Wednesday, June 27, 2012

Fertility Massage

I found this video very self explanatory about Femoral Reproductive Massage. I had heard about it before and decided to give it a try this month. We started doing it yesterday. I can really feel that the blood flow kind of gets interrupted and then released.

If this doesn't work at least it is a way to have your partner be part of the process and kind of feel useful. Infertility is hard on them too, they might not show like we do or it might not be as upsetting as it is for us, but they all feel the frustration and pain of infertility.


Friday, June 22, 2012

DAY 01

Like a little clock my period came today. Perfect 28 days cycles or another failed cycle, it only depends how you look at it. I did not have any pain during this cycle, not even around ovulation. No mid cycle spotting and as for now mild cramps. However, no BFP either!! I can't wait for the day I will see something different in that dreadful stick.

As usual, I woke up this morning with the awful feeling of knowing aunt Flo has arrived we all know about.
 

I will spend my next TREE DAYS trying to control pain with all my little holistic tricks...
Ginger Root Infusion: relax muscles
Red Raspberry Leaf capsules: antispasmodic
Evening Primrose Oil: reduces inflammation
Fish Oil: reduces inflammation

Wednesday, June 20, 2012

Beautiful cervix website

Few months ago I ask someone in a forum how did she check her cervix for changes and she told me to look online for more detailed information and I stumbled with the Beautiful cervix website.

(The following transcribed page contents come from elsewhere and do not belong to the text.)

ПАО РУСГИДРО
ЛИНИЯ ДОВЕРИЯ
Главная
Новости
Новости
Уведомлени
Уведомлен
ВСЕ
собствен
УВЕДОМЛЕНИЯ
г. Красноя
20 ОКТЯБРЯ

I have to admit I felt a little grossed out at first when I saw the pictures. However it is very educative and now I can only think I wish I could take a look at mine everyday as well! :)

Hope you guys like it:
http://www.beautifulcervix.com/cervix-photo-galleries/photos-of-cervix/

Friday, June 15, 2012

Trying to keep positive


Here is a picture of my nightstand, and this is only the stuff I am using all the time, if you open the first drawer you will find three times more... Am I the only crazy one that obsesses about my infertility and endometriosis? Hope not.



From this month I decided that I won’t be going to acupuncture anymore. My acupuncturist had “promised” me that he would help me to get pregnant until spring. No need to say, I am still childless. 

I understand that it was a promise he made in order to give me hope and keep me positive. I wish it had become true and every month I was sure that I was indeed pregnant. Fooling myself with symptoms. Ladies, spotting is spotting! Let’s stop going crazy with what does it mean if it is pink red or brownish or just a little or early… I do not test anymore. I have a rule, 5 days late and I go to the nurse office to ask for a blood test. It is hard to wait but I believe it is better to get a definite result than testing and getting false hopes. Which doesn't mean that by day 28 of my cycle I am not typing into my google search all the symptoms I have (mostly in my head).

Also, I was expecting him to make his research about my condition and really give me an individual treatment. Suggest me herbs, make a calendar planning of when to take what… I don’t know, a real alternative treatment designed specifically for me. That’s why I paid 80 dollars per visit. But I wasn’t getting it, and for a general treatment that is used on any other person, I can get a doctor's appointment covered by my insurance. In fact, I would tell him what I read and what I am taking and he would write it down to read about it later and maybe suggest other patients the same. I wanted to say sometimes “Bryon, I am not paying you so you can take lessons from me”. Anyway, it is not his fault I am not pregnant, I just lost my faith on him, and this is more than enough to not go anymore.

I am still taking the evening primrose oil and I took aspirins during this whole cycle, still taking it. My midwife’s neighbor told her to keep taking it although she is already pregnant. According to her, in the future, all women will take baby aspirins when trying to conceive or seeking for fertility enhancement.  

This month I know I am out. I am on day 22 of my cycle but we didn’t have a chance to baby dance as much as I would have liked. We were both busy during fertile days and just did it twice. I barely saw my husband that week and the following. So, I don’t believe that was enough juice to get me preggos :) I did read about a lot of other alternative methods to get pregnant but they were all really weird and decided not to post. There is a limit to everything. My suggestion for today is just to try to keep positive, and keep your mind in the target. Every night when I am almost asleep I picture myself carrying my baby in my arms and I know that when this day gets here I will think it was all worth it!